_What the task asks_
Transcribe the stretch of the gallery profile below from "When the opportunity" through "the right time.".

_Page extract_

Catherine G. Murphy Gallery Director Kathy Daniels '73 talks about art, success and this year's lineup.
BY SARA GILBERT
PHOTO BY TONY NELSON
KATHY DANIELS '73 was a first-year student at the College of St. Catherine when the new visual arts building opened in 1970. As a studio arts major, Daniels was impressed by the space and what it meant to the students. Her own work was part of the juried senior exhibition there in 1973 – just a few years before alumna Catherine G. Murphy '30 endowed the building's gallery now named in her honor.
When the opportunity to serve as director of the Catherine G. Murphy Gallery became available in the early 1990s, Daniels had already spent almost 20 years teaching art, running a gallery, earning a master's degree in art history and working in marketing. It was the right opportunity at the right time.
"This position was meant for me," Daniels says. "It felt like I was coming home, with more experience and knowledge. All those other things had to happen first before I could be ready to do this."
Daniels time is now spent planning and presenting several exhibitions each year, including the current showing of 31 giclée prints from The Saint John's Bible (running through October 28). She also arranges shows with students, faculty and artists from around the state and around the world. The work keeps her both challenged and invigorated. "The possibilities are so exciting," she says.
The gallery satisfies Daniels need to be involved in art – although it comes with the occupational hazard of owning too much art herself, she laughs. "Art is just at my very core," Daniels says. "It opens so many doors for me. It takes me into philosophy, history and science. If I get too far away from art, it's just not healthy."
Describe the mission of the Catherine G. Murphy Gallery and the role it plays on campus.
The vision of the gallery is to engage the St. Kate's community and the larger community with women-centered visual arts while supporting the mission of the College. The gallery exists as an integral part of the education of St. Kate's students.
How has the gallery had an impact on people on campus or in the community?
I'll give you this example: Former St. Catherine professor Miranda Blazevic-Krietzman brought her writing classes to the gallery and encouraged them to use the exhibitions as a source for subjects in writing assignments. She eventually published the works of her students' essays in a text called A Woman Is a Woman Is a Woman.
On a more individual level, gallery interns receive professional training and experience that has greatly helped them in their professional pursuits – such as Erika Holmquist-Wall '02, an assistant curator at the Minneapolis Institute of Arts (MIA).

_Information given_
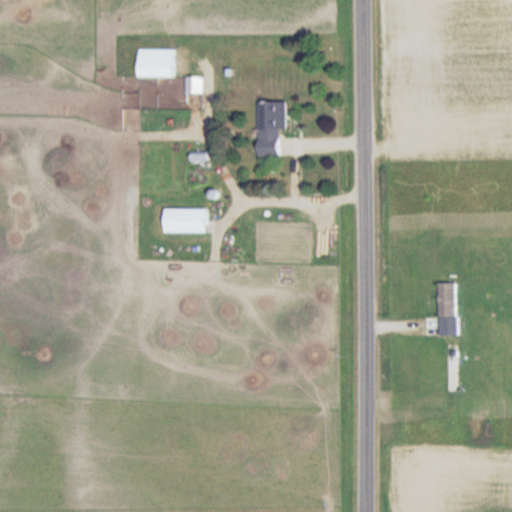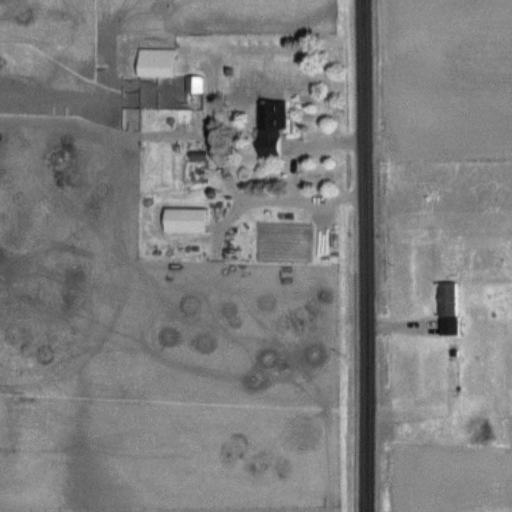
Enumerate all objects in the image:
building: (158, 63)
building: (272, 126)
building: (188, 220)
road: (366, 256)
building: (449, 300)
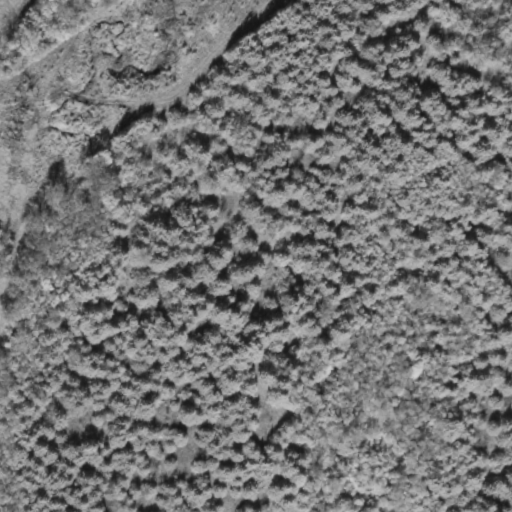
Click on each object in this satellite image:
power tower: (4, 145)
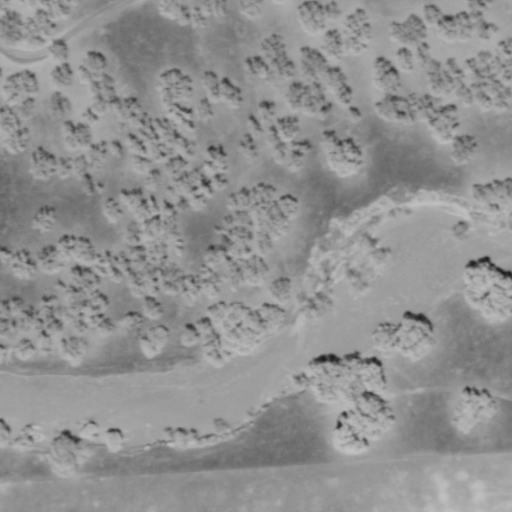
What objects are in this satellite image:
river: (277, 357)
road: (282, 421)
road: (30, 481)
road: (346, 485)
road: (439, 486)
road: (34, 497)
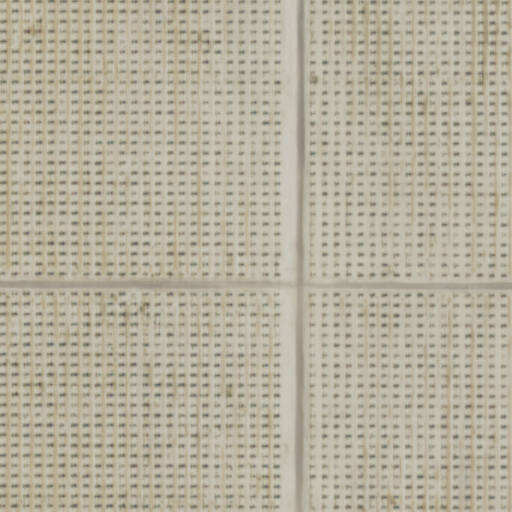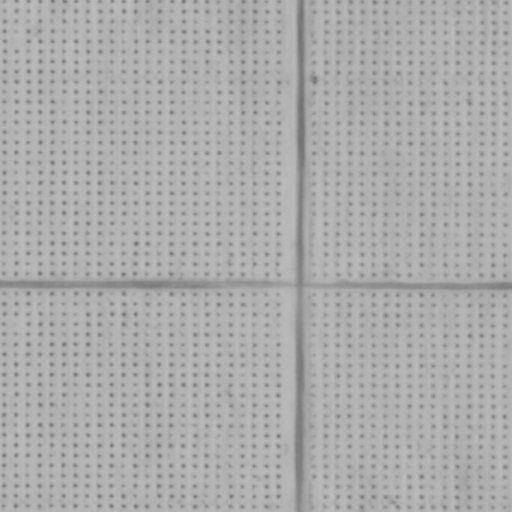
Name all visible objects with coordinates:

_Answer to this task_
When the opportunity to serve as director of the Catherine G. Murphy Gallery became available in the early 1990s, Daniels had already spent almost 20 years teaching art, running a gallery, earning a master's degree in art history and working in marketing. It was the right opportunity at the right time.